Il secondo studio mostra una relazione inversa tra l’assunzione della bevanda e il tumore al fegato, il suicidio, patologie dell’apparato digerente e malattie cardiocircolatorie. Questa ricerca, la più estesa in questo ambito, è stata condotta dall’International Agency for Research on Cancer (Iarc) e dall’Imperial College di Londra ed è durata 16 anni.

“Abbiamo scoperto che un consumo di caffè più elevato è correlato a un rischio di morte più basso per tutte le cause, in particolare per malattie cardiovascolari e dell’apparato digerente”, ha dichiarato Marc Gunter, ricercatore dello IARC, coautore dello studio.

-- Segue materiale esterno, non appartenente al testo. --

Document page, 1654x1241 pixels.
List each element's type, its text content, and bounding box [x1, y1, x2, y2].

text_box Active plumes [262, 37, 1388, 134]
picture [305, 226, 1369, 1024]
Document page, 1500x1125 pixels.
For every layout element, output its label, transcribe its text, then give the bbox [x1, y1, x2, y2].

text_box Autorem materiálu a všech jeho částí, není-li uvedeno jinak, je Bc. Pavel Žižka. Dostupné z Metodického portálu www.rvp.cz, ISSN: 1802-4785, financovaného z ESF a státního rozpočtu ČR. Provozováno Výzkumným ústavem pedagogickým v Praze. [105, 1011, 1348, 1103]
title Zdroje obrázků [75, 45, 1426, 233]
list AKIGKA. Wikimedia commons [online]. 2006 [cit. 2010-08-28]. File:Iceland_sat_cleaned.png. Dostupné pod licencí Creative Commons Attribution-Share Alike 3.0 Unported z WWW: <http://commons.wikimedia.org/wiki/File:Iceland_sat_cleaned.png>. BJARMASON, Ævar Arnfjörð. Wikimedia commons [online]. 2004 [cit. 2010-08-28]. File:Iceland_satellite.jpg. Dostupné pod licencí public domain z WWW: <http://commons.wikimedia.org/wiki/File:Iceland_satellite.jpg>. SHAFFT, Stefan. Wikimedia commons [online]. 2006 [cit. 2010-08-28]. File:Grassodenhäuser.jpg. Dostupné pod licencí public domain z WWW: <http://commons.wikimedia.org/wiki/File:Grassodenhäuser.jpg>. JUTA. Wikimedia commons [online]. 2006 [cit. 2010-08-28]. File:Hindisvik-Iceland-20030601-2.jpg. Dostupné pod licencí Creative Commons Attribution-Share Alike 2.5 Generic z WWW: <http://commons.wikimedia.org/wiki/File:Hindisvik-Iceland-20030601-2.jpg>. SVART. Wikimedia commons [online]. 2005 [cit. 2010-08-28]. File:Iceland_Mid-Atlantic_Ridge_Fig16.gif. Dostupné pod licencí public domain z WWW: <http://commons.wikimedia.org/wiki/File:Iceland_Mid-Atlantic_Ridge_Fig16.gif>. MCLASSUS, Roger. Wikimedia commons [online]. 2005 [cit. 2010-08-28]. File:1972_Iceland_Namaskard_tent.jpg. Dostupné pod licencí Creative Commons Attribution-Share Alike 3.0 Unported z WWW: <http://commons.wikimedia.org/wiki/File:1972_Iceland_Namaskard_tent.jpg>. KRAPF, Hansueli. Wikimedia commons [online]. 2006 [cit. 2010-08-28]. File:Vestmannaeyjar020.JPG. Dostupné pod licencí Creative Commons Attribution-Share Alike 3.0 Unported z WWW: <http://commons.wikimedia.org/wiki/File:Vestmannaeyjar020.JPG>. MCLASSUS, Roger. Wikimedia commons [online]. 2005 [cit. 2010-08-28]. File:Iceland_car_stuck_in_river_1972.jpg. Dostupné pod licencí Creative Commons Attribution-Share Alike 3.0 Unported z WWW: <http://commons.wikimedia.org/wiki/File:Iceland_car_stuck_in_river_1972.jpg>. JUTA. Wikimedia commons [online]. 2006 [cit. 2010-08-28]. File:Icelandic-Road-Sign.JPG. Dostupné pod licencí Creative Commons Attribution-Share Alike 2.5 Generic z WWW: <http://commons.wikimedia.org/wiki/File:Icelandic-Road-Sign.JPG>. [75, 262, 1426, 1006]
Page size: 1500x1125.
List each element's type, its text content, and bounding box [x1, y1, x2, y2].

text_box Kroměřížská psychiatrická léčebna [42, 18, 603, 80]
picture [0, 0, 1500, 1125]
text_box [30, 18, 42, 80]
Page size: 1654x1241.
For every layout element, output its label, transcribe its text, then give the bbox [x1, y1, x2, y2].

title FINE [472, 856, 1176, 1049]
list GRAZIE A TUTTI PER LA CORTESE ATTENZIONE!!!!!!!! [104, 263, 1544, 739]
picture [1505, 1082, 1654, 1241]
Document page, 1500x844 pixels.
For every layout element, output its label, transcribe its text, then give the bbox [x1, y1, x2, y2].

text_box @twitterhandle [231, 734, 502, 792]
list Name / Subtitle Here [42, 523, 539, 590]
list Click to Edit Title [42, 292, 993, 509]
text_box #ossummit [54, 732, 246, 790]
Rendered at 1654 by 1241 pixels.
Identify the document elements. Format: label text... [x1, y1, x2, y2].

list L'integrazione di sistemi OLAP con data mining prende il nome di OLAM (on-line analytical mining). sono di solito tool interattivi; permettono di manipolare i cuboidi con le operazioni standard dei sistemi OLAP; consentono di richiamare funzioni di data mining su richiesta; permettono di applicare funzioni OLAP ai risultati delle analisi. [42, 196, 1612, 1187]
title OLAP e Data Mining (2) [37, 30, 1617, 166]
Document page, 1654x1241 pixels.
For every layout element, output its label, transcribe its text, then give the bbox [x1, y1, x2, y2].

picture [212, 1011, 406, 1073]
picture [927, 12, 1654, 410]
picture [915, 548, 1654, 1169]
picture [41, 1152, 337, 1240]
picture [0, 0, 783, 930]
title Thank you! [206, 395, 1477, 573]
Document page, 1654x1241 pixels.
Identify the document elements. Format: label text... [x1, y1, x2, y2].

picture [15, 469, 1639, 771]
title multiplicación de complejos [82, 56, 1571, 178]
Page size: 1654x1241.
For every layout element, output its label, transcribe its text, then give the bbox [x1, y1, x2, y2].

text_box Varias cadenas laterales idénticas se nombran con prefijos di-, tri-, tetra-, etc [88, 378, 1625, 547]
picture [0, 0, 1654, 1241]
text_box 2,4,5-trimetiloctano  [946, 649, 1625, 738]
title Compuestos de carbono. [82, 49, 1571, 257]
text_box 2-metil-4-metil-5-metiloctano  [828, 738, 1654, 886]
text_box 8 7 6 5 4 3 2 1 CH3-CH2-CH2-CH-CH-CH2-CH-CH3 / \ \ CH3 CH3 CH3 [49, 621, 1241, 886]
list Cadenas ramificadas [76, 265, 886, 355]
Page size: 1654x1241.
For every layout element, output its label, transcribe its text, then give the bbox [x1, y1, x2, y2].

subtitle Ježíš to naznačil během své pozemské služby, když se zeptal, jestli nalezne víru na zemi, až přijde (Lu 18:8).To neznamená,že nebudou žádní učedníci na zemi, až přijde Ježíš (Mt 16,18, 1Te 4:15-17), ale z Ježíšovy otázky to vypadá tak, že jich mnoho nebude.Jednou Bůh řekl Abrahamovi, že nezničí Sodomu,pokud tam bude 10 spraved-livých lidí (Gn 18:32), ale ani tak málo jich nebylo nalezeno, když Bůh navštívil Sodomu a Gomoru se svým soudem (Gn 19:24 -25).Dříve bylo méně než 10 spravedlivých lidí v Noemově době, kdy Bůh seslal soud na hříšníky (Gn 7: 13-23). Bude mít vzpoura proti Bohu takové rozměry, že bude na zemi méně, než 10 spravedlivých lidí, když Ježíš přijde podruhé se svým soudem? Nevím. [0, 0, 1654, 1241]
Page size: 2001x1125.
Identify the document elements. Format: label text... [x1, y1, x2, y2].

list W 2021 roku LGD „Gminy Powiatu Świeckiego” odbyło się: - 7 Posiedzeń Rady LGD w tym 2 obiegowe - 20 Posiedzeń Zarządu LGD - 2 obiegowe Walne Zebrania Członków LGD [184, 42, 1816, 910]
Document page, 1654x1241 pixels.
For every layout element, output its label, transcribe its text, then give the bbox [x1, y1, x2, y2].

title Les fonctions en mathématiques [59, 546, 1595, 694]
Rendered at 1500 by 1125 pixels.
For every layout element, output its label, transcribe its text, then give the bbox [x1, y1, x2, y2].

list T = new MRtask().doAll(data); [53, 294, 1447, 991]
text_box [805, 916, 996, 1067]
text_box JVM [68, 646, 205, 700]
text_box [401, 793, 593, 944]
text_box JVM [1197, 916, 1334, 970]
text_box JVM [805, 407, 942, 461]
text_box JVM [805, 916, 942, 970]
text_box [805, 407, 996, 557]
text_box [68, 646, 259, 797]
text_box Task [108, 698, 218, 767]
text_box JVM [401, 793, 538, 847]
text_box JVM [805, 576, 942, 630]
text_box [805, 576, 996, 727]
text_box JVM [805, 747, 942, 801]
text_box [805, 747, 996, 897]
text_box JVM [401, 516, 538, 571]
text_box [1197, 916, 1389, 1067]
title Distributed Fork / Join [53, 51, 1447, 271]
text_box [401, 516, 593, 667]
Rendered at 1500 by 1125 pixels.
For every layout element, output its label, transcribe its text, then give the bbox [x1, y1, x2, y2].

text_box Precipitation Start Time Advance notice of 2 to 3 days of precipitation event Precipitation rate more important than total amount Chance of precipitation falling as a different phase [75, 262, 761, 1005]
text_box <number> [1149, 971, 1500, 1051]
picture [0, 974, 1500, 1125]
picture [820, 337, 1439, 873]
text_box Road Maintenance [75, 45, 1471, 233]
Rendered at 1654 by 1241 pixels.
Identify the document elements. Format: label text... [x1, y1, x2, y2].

Il consumo maggiore di caffè è stato rilevato in Danimarca mentre il minore è quello della popolazione italiana. I danesi bevono quasi 900 millilitri al giorno di questa bevanda, nello stivale invece non si raggiungono i 92 millilitri al giorno.

“Il dato più importante è che questi risultati sono simili per tutti i dieci paesi europei, con abitudini di consumo tra loro molto differenti”, ha aggiunto Gunther. Nei 16 anni in cui è stato condotto lo studio, oltre 40mila persone sulle 520mila coinvolte nello studio sono morte per diverse cause tra cui malattie circolatorie, scompenso cardiaco e ictus, mentre, in un sottoinsieme di 14mila soggetti, è stato rilevato dai ricercato un fegato più in salute rispetto ai non bevitori.

Ma il caffè non è necessariamente il fattore di differenziazione che riduce il rischio di morte prematura. Non esiste un nesso causale tra consumo di questa bevanda e salute.

Secondo la Bbc, i due studi non considerano altri fattori importanti come lo status socioeconomico e le abitudini sociali degli intervistati. Alberto Ascherio, professore di epidemiologia della Harvard T.H. Chan School of Public Health avverte di non prendere troppo sul serio questi dati.

Le persone che evitano il caffè, soprattutto in luoghi come gli Stati Uniti e l’Europa dove berlo è molto comune, lo fanno perché hanno già problemi di salute e ne conoscono i rischi. Insomma il tasso di mortalità più elevato di chi non assume caffè potrebbe essere più alto per altri motivi.

“Se posso diminuire le probabilità di morire del 10 per cento bevendo caffè allora è un messaggio pericoloso perché suggerisce, per esempio a un fumatore, che può combattere i rischi del suo comportamento sbagliato, assumendo una bevanda”, ha dichiarato Ascherio.

“Il messaggio di fondo è che bere un paio di tazze di caffè al giorno non fa male e in realtà, potrebbe anche fare bene”, conclude Marc Gunther, coautore dello studio europeo.